US Space Force Seeks 2,020 Civilian Acquisition Staff in 2022
$17.4 billion request includes two GPS satellites, five launch vehicles.
The Defense Department is requesting $17.4 billion for the U.S. Space Force in 2022, up from the $15.2 billion it received in the current budget year. If inflation stays around 4 percent, that would mean roughly a 7 percent real increase.
In the request, Space Force is seeking $3.4 billion for operations and maintenance, up from $2.6 billion; $2.8 billion for procurement, up from $2.3 billion; and $11.3 billion for research, development, test, and evaluation, up from $10.5 billion.
The request includes $1.4 billion for two GPS III Follow-on satellites that have new spot beam anti-jam capabilities, and it requests funding for five National Security Space Launch vehicles.
In the 2022 request, Space Force seeks to grow its active duty end strength from 6,434 in 2021 to 8,400 Guardians. The larger number would include 2,020 civilian positions for space acquisition. Congress has repeatedly pressed the Space Force to build up its acquisition workforce and speed the delivery of new systems.
The RDT&E budget also seeks $2.451 billion for Next-Generation Overhead Persistent Infrared missile warning system, which is meant to replace the Space Based Infrared Systems and reshape missile warning and missile defense to provide better protection for overhead satellites.
“The evolution of threats to on-orbit systems force[s] us to rethink how we both protect and defend our strategic assets, and how future strategic capabilities should be designed to mitigate threats,” Space Force officials said in its 2022 budget documents. The increase for Next-Gen/OPIR is also intended to keep the program on track for the first launch in 2028.
The budget request also includes $43.2 million to create a Space Warfighting Analysis Center to support new wargaming and modeling.
Space Force benefitted from the department’s emphasis on new technology across all services to stay ahead of what it sees as significant capability increases by China.

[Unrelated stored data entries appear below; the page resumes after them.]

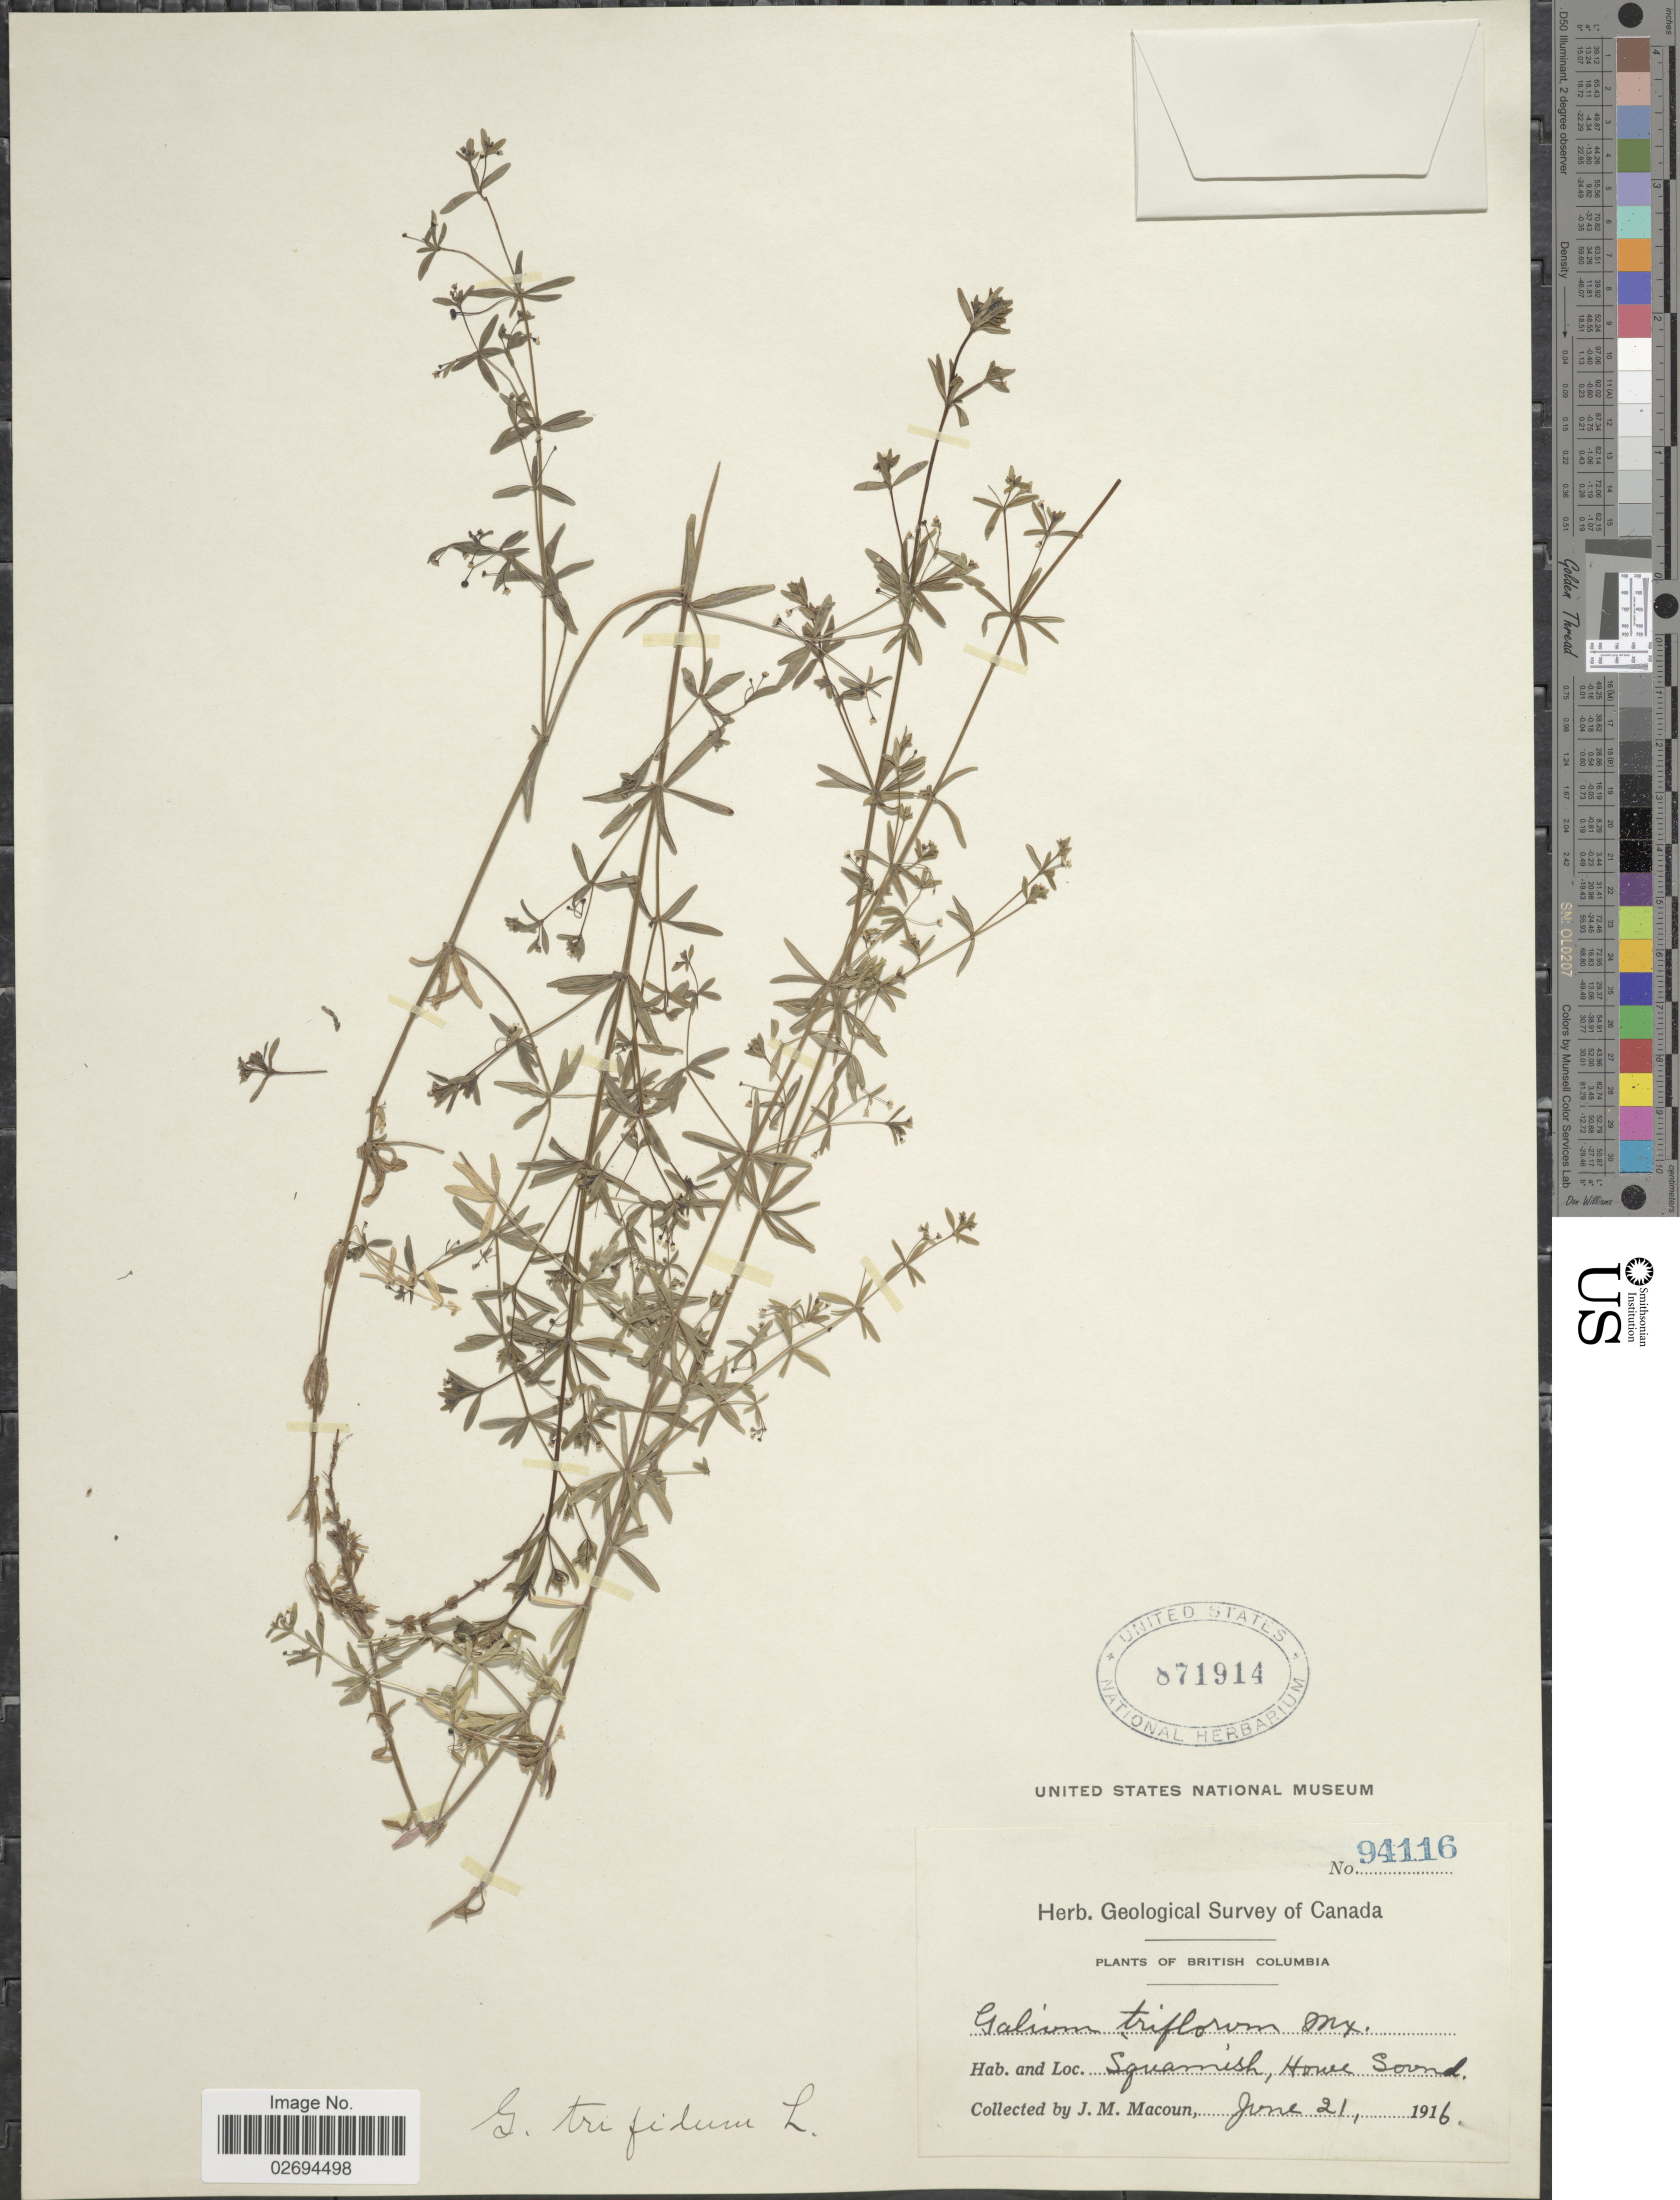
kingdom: Plantae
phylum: Tracheophyta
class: Magnoliopsida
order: Gentianales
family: Rubiaceae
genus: Galium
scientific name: Galium triflorum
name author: Michx.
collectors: J. M. Macoun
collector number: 94116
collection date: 1916-06-21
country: Canada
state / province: British Columbia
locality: Squamish, Howe Sound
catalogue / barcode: US 871914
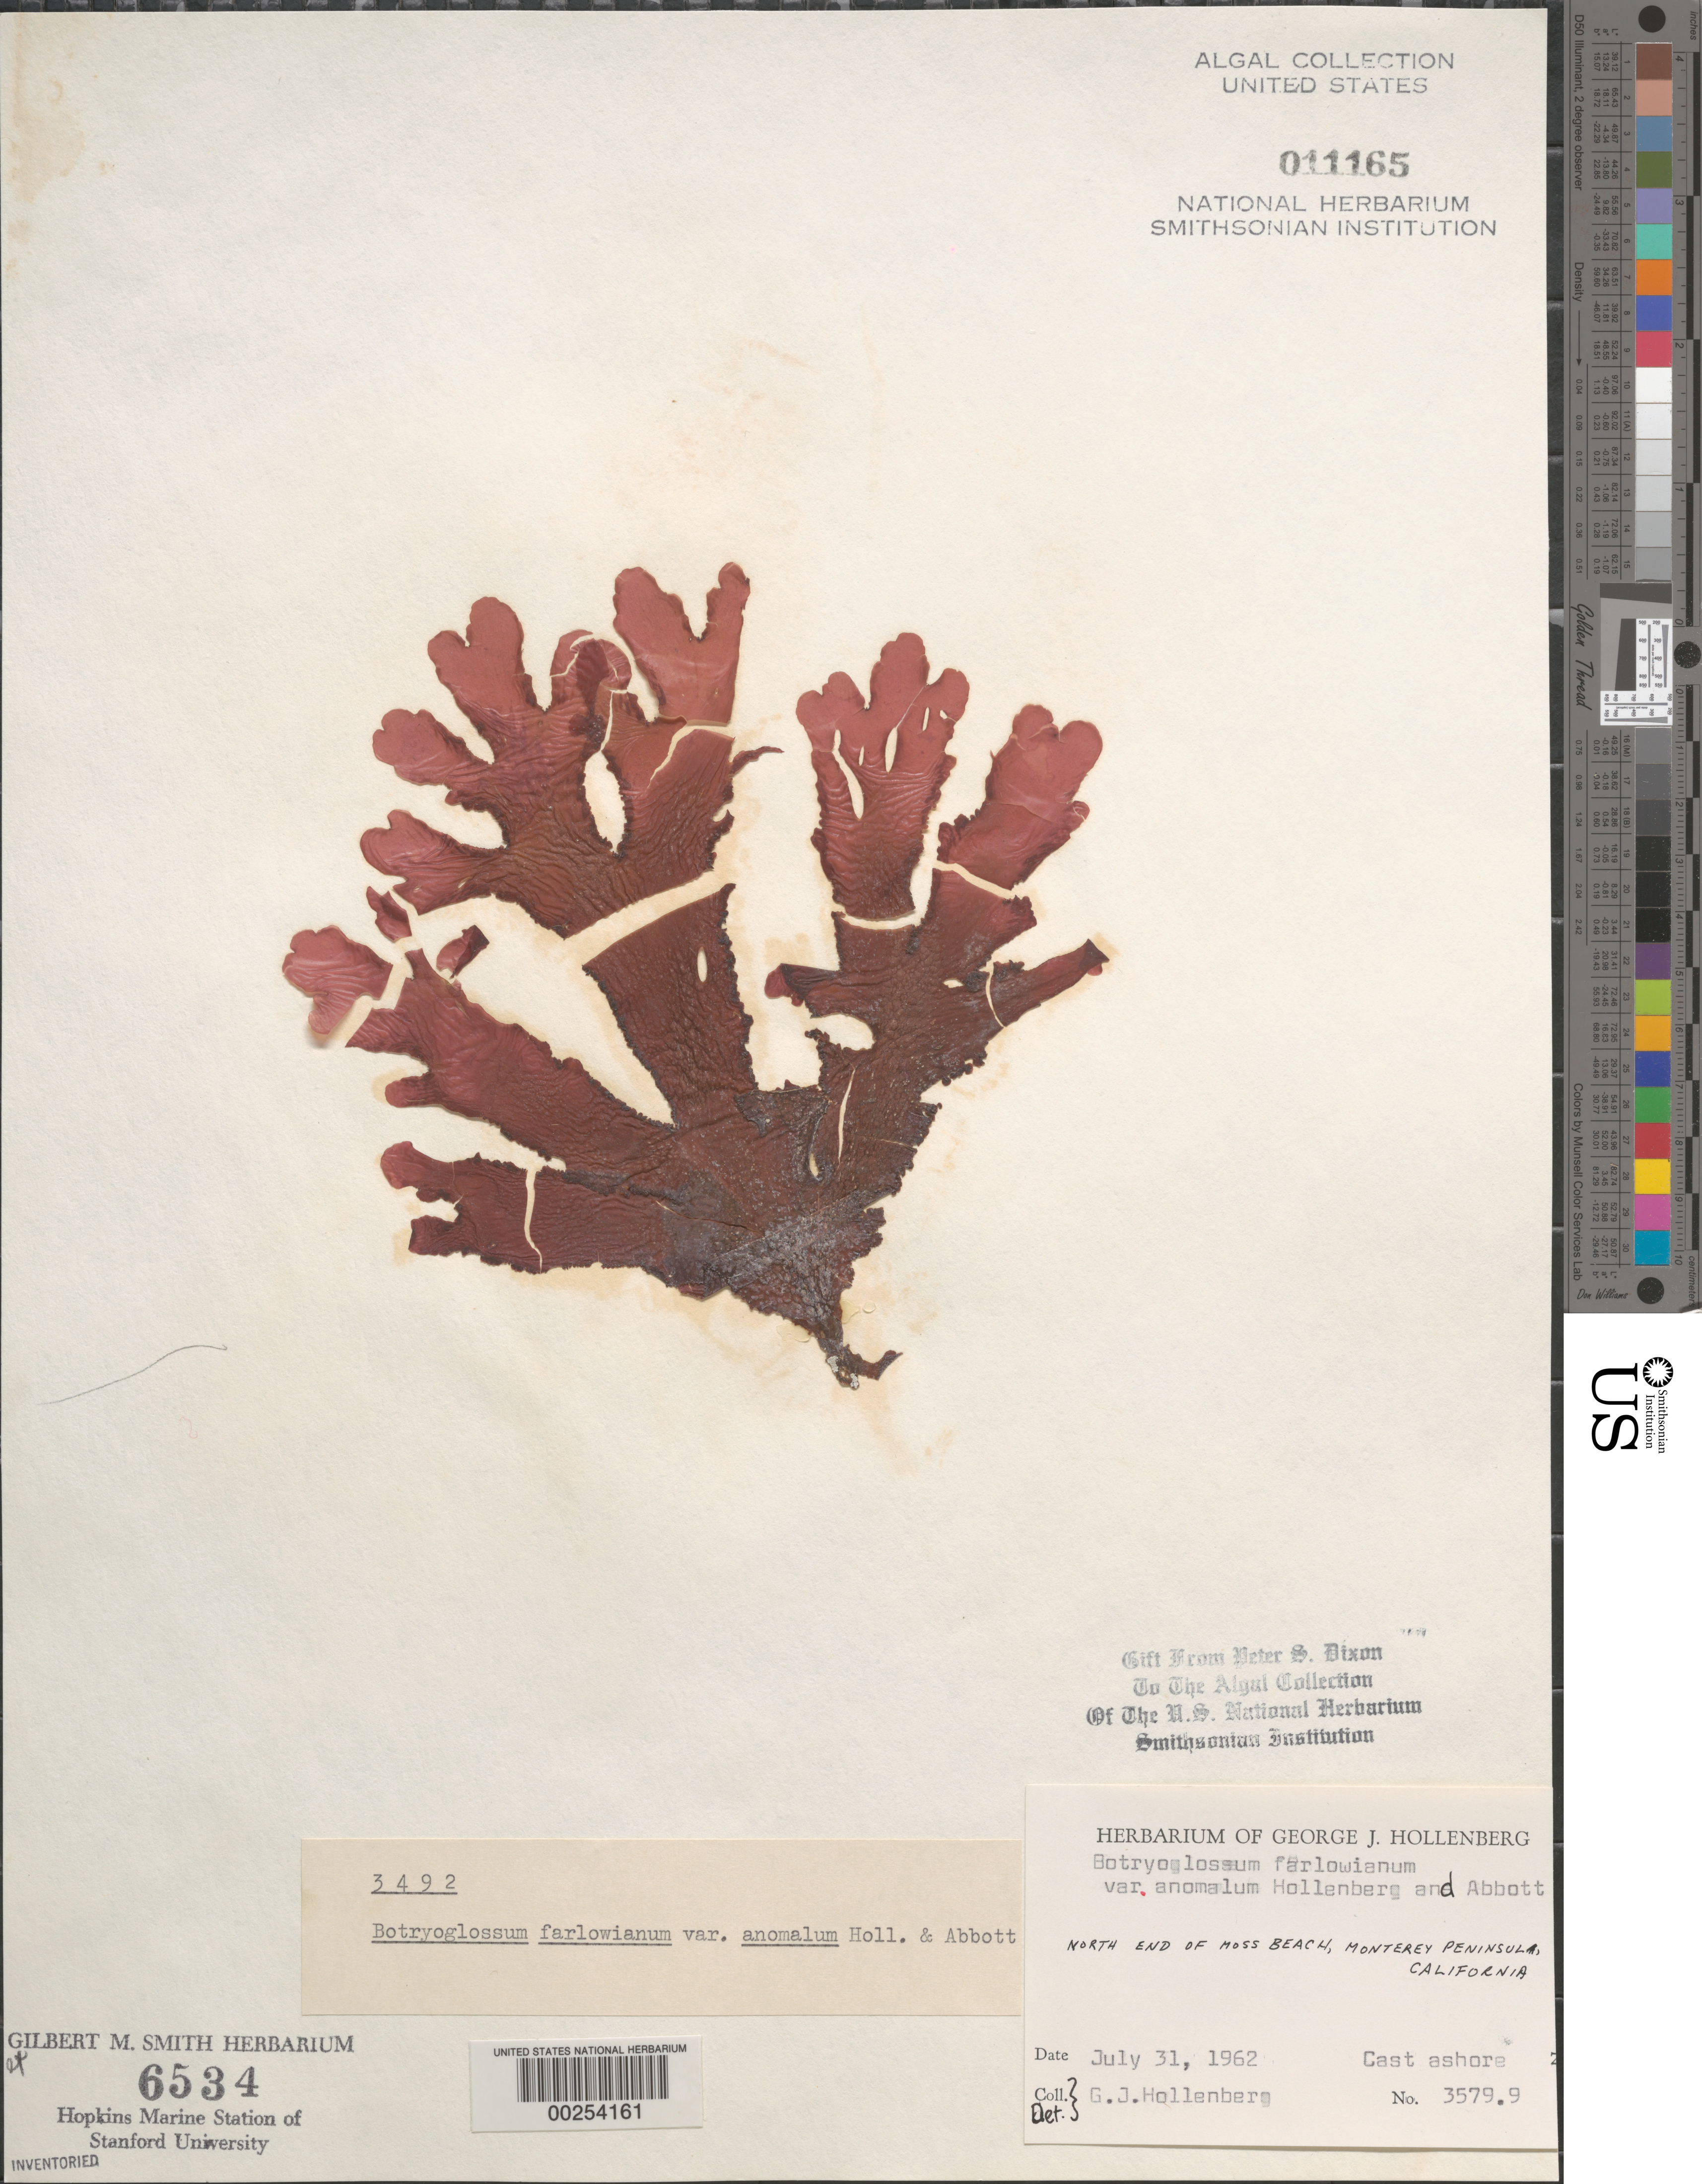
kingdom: Plantae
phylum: Rhodophyta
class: Florideophyceae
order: Ceramiales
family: Delesseriaceae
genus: Botryoglossum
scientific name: Botryoglossum farlowianum var. anomalum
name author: Hollenb. & I.A. Abbott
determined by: Hollenberg, George J.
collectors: G. Hollenberg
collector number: GJH 3579.9 & PSD 3492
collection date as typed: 31 Jul 1962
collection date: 1962-07-31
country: United States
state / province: California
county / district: Monterey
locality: Moss Beach, Monterey Peninsula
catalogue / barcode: US 11165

“This budget stays true to our focus on matching the pacing challenge we see from the People's Republic of China,” Defense Secretary Lloyd Austin told lawmakers Thursday at a House subcommittee hearing.
At the same hearing, Joint Chiefs Chairman Gen. Mark Milley said, “They are not our peer or near peer just yet, but they are rapidly growing and their objective is by probably the mid 2030s, for sure by midcentury to be equal to or greater than the United States militarily … They are advancing rapidly in space, cyber in maritime, both surface and subsurface, and in air and ground. So they are a very, very significant competitor to the United States, but they are not yet our equal, but their intent is to be our equal.”